Net Zero? Now there’s nowhere to hide in 2050


Comment by LowCVP's Andy Eastlake

The last days of Theresa May’s premiership certainly brought a flurry of activity in terms of policies to tackle the climate impacts of road transport. Indeed, it seems that May chose to make tackling climate change one of the key legacies of her time in charge of the country.

The Government’s decision to hurry through ‘net zero’ legislation following the recent advice from the Committee on Climate Change (CCC), means that the UK is the first major economy to effectively enshrine into law, ending its contribution to climate change. The new regulation (now embedded in the Climate Change Act) means that rather than cutting greenhouse gas (GHG) emissions 80% by 2050, the UK will achieve net zero; any emissions after that date (and even some before) will have to be balanced by schemes to offset an equivalent amount of GHGs from the atmosphere, such as planting trees or using technology like biomass and carbon capture and storage.

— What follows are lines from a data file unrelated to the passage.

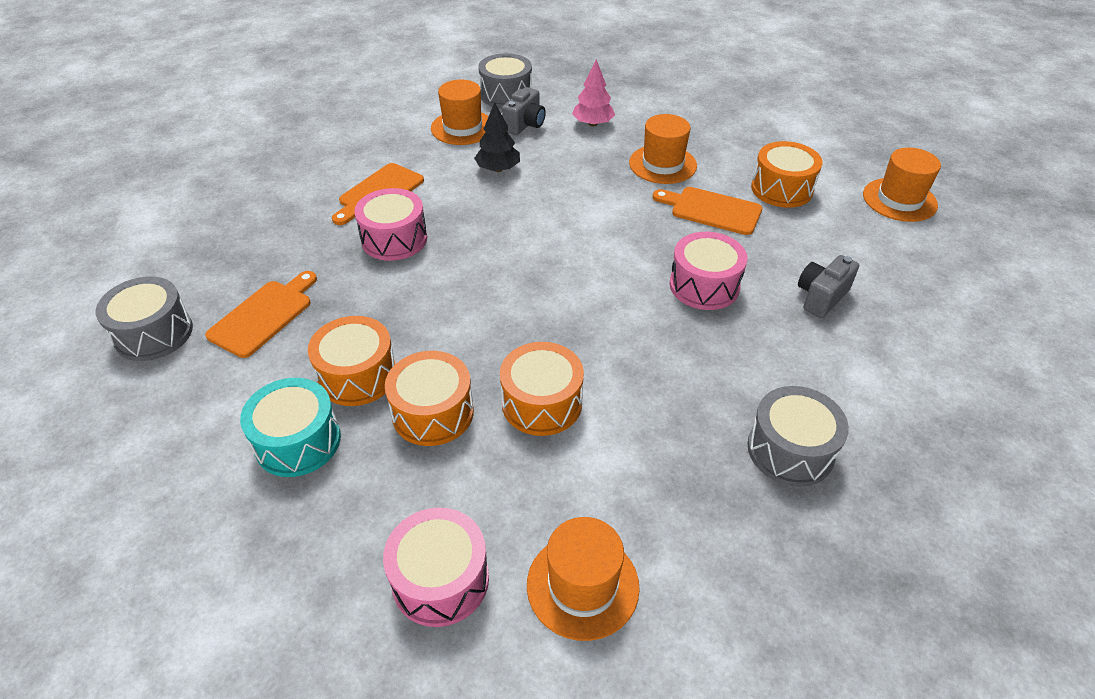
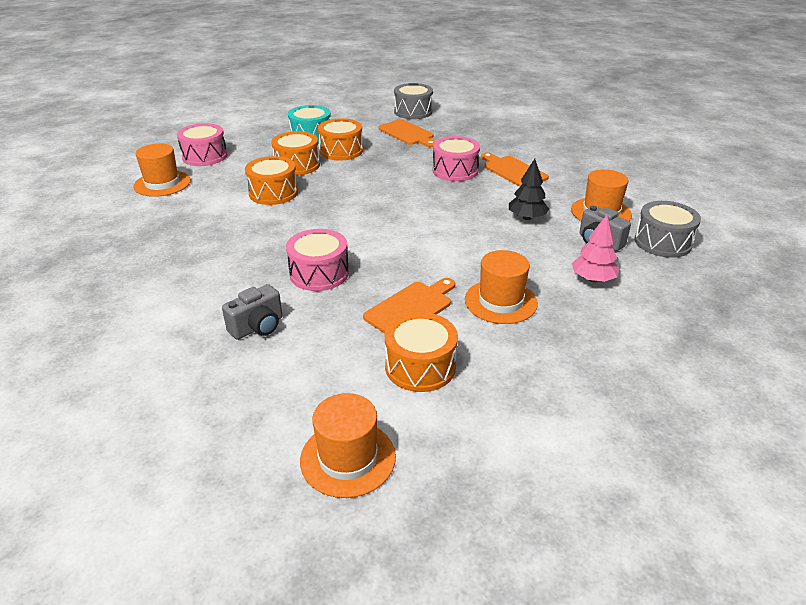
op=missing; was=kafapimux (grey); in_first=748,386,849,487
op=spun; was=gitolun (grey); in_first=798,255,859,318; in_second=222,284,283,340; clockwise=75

But, as the CCC clearly said, it’s now all about robust policies being implemented to deliver on net zero. “Now do it” was the clear call from the CCC’s Chief Executive Chris Stark who, speaking at the recent launch of the report, said that the under current policies the world is heading for potentially devastating warming of 3 degrees C or more.

The Government has, at least, made a running start following the CCC’s demand, by ramping up policy to support EVs into the market. Last week it announced the long-awaited decision on Company Car Tax rates, bringing a huge boost for pure electric vehicles and long (WLTP!) range REEVs (Range-extended electric vehicles) which will enjoy a 0% tax rate for 2020-2021. Their rate will rise to 1% in 2021-2022 and 2% in 2022-2023. Other vehicles see similar drops, but these will be offset by the new WLTP CO2 figures on which tax will be based. First year VED rates for the moment, however, will just carry across and WLTP impacts have not been compensated
In further consultation announcements, the Government has stated its intention that – in what it claims is a world first – all new homes built (or created from existing buildings) in the UK should include a chargepoint. For the non-residential sector the Government intends that building regulations will include requirements to provide electric chargepoints and infrastructure for future installations.

The Government has also set out that it wants all newly installed rapid and higher powered chargepoints to provide debit or credit card payment by Spring 2020 and that most new non-public installations should also have ‘smart’ functionality on-board. Alongside these proposals, which the Government has issued in the form of a consultation, it is also launching a call for evidence on the longer-term options for ‘smart charging’.

While these measures are clearly only a part of the answer, they represent a strengthening of policy in this area to make driving EVs the natural choice.
While the current focus is mainly on electrification of the car and van fleet, we still need to do everything we can to decarbonise fuels used by the existing fleet of cars, and of trucks and other hard-to-electrify applications. LowCVP’s recent annual conference focused on other ‘future fuels’ as well as electricity. Its clear conclusion: we’ll need to use all the ‘tools in the box’ if we’re to have a chance of delivering road transport’s necessary contribution (or, more accurately, reduction) to net zero.